Suppose $G$ is a group, $H \le G, $ and $N \triangleleft G$.
Show that $$HN/N \cong H/(H \cap N)$$ Well, I know there was a similar question on math.stackexchange and I know there is a solution by first isomorphism theorem.
But I want to solve it using another method (by definitions).
I'll assume that we know that $HN$ is a subgroup in $G$ and that $N$ is a normal subgroup in $HN$ (since it is normal in $G$).
Firstly, using the definition of quotient: $$HN/N=\{hnN\mid n\in N, h \in H\}$$ Since $nN=N$ we can say that $$ HN/N=\{hN\mid h \in H\} $$
But then it comes that $HN/N = H/N$ and not $HN/N=H/(N \cap H)$. Well, actually $H/N$ may not be even a group. But it seems all steps were right. Where is a bug here?
First, you should really not write $H/N$, because this notation assumes that $N\subseteq H$, and that is not the case here. You can certainly look at cosets of $N$ represented by elements of $H$.
But now let's look more carefully at what you have. Just because you have $h\neq h'$, it does not follow that $hN\neq h'N$, right? So what cosets do you really have?
Well, $hN = h'N$ if and only if $h'^{-1}h\in N$. But certainly $h'^{-1}h\in H$, so you will in fact have $hN=h'N$ if and only if $h'^{-1}h\in H\cap N$.
That means that in fact you don't have as many cosets as there are elements of $H$: you really just have as many cosets as you have cosets of $H\cap N$ in $H$. Hmm.... where did we see a connection between those cosets again?
Second... you say "Well, $H/N$ may not even be a group"... actually, remember that "$H/N$" is a misnomer. It's really $HN/N$, and that is definitely a group, because it is a subgroup of $G/N$. If you define the operation on your collection of representatives, all of the form $hN$ with $h\in H$, by $$(h_1N)(h_2N) = (h_1h_2)N$$ you will find that this is in fact a well-defined operation that gives a group. Just remember that you have multiple names for each element!

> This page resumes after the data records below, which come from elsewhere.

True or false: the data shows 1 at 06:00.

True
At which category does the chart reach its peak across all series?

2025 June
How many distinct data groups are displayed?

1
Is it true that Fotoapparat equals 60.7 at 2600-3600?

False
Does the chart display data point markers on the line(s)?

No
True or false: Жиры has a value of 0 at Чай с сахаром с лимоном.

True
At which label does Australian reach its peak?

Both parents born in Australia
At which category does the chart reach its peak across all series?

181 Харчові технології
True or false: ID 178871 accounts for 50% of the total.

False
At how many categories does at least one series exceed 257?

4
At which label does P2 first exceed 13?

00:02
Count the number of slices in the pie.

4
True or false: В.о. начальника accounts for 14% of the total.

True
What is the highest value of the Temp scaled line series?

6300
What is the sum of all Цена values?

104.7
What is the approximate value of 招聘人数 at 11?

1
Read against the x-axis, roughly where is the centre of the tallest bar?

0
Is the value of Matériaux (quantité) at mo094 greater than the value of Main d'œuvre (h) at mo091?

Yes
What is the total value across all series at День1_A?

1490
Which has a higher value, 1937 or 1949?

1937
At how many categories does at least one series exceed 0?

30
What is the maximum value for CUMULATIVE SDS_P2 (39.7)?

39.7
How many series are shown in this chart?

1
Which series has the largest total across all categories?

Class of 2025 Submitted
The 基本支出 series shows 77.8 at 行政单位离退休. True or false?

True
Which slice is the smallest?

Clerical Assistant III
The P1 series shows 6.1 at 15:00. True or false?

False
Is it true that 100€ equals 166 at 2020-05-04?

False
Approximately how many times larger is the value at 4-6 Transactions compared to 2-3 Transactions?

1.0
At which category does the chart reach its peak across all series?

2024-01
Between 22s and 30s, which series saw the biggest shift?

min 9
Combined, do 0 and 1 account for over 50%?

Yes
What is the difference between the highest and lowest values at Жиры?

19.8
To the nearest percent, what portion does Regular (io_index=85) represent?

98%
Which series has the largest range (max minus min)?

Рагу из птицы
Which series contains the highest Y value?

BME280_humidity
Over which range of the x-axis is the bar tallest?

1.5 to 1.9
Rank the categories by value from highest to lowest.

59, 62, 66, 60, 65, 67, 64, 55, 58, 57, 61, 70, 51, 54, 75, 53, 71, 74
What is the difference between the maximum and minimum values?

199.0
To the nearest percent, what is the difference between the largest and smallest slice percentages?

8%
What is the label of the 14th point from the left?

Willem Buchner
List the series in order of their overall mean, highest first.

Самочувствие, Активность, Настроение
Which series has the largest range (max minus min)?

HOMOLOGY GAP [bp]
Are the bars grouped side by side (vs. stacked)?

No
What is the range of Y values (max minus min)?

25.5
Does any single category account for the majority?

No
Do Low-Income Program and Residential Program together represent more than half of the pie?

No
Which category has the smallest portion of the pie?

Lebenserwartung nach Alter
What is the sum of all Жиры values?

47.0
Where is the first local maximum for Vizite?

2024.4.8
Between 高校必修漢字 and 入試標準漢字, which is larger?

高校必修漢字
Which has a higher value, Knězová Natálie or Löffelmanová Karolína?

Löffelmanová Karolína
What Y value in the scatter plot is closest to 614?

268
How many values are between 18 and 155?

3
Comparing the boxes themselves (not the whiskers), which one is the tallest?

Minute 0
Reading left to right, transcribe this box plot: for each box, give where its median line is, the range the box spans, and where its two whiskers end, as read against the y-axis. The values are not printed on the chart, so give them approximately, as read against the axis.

In fact, we just have one coset of $N$ represented by an element of $H$ for each coset of $H\cap N$ in $H$. It would be interesting to see whether, if we choose representatives for the cosets of $H\cap N$ in $H$ and use them and them alone, we get the same definition of the operation...
Note that the assertion is that you have an isomorphism, not an equality. So the fact that the set $\{hN\mid h\in H\}$ is not literally equal to the set $\{h(N\cap H)\mid h\in H\}$ is not an obstacle for there to be an isomorphism between them. You need a bijection between the two sets that respects the operations defined on them, of course, but you don't need an actual equality of underlying sets.